The scientists stressed that the results do not pertain to foods such as fruits and vegetables that are naturally high in antioxidants.”

Antioxidants Including Vitamin E Can Promote Lung Cancer: Study, Reuters, 29 January 2014

Co-author of the study, Per Lindahl, said “antioxidants allow cancer cells to escape cells’ own defense system,” letting existing tumors, even those too small to be detected, proliferate uncontrollably.

Here’s the study:

Antioxidants Accelerate Lung Cancer Progression in Mice, Science Translational Medicine, 29 January 2014

“Antioxidants are widely used to protect cells from damage induced by reactive oxygen species (ROS). The concept that antioxidants can help fight cancer is deeply rooted in the general population, promoted by the food supplement industry, and supported by some scientific studies.

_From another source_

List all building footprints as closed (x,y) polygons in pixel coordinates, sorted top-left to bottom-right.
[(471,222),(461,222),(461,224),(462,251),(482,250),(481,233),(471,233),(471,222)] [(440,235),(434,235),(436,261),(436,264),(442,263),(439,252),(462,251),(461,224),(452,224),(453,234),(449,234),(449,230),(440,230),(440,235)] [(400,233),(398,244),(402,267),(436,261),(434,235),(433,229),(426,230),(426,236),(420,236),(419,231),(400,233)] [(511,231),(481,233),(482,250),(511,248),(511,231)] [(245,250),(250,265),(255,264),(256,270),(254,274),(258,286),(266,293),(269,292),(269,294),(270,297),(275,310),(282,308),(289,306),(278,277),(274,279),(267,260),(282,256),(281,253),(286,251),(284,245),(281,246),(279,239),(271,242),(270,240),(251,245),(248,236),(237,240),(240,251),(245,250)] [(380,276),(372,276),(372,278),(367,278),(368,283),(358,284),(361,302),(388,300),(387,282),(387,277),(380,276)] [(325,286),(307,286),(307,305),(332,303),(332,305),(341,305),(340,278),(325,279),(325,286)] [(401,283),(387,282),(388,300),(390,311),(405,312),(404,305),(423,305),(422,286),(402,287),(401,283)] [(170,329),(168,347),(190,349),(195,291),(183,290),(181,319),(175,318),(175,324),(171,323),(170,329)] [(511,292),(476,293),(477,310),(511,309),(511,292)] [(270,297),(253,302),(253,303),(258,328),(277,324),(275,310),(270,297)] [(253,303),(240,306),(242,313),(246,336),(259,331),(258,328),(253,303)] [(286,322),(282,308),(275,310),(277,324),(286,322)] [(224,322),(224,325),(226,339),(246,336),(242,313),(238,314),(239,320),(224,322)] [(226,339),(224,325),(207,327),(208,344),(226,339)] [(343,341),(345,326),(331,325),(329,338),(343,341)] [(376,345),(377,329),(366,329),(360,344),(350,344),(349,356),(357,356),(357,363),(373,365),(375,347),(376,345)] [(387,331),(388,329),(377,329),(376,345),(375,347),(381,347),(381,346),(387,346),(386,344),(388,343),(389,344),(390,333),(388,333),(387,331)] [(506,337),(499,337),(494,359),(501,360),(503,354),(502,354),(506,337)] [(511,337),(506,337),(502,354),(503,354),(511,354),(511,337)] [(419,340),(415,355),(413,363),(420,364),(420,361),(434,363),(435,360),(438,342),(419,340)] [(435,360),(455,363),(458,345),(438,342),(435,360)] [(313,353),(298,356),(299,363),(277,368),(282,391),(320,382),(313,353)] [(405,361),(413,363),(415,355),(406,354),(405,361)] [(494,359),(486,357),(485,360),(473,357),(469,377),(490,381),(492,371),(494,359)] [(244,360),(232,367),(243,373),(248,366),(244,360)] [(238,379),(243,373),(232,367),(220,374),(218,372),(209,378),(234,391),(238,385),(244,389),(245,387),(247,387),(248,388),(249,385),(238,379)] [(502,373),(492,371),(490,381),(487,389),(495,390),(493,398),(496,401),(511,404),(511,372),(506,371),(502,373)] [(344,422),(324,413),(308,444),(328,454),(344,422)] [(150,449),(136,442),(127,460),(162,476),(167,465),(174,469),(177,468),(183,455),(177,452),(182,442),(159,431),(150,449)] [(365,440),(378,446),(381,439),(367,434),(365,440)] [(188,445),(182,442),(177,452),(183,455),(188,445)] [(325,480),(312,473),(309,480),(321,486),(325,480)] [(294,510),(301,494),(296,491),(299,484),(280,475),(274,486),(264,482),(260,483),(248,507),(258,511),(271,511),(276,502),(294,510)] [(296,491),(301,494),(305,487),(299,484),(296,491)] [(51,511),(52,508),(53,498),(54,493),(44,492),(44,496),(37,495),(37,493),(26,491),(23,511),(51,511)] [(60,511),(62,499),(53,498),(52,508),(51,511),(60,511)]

We show that supplementing the diet with the antioxidants N-acetylcysteine (NAC) and vitamin E markedly increases tumor progression and reduces survival in mouse models of B-RAF– and K-RAS–induced lung cancer. RNA sequencing revealed that NAC and vitamin E, which are structurally unrelated, produce highly coordinated changes in tumor transcriptome profiles, dominated by reduced expression of endogenous antioxidant genes. NAC and vitamin E increase tumor cell proliferation by reducing ROS, DNA damage, and p53 expression in mouse and human lung tumor cells. Inactivation of p53 increases tumor growth to a similar degree as antioxidants and abolishes the antioxidant effect.

Thus, antioxidants accelerate tumor growth by disrupting the ROS-p53 axis. Because somatic mutations in p53 occur late in tumor progression, antioxidants may accelerate the growth of early tumors or precancerous lesions in high-risk populations such as smokers and patients with chronic obstructive pulmonary disease who receive NAC to relieve mucus production.”

As it stands, smokers are being advised to get more antioxidants, e.g. “Individuals who smoke require 35 mg/day more vitamin C than nonsmokers.” Hm. Best to eat an orange and skip the supplement.

Dr. Campbell described this, in a conceptual way, in his book, “Whole.” When you put a chemical – in isolated, concentrated form – into the chemical soup that is our body, you can’t easily predict how all the other chemicals are going to respond.

Dr. Paul Marantz, epidemiologist at Albert Einstein College of Medicine:

“It’s disappointing but not surprising that people’s beliefs are not modified by scientific evidence. … People so want to believe there is a magic bullet out there.”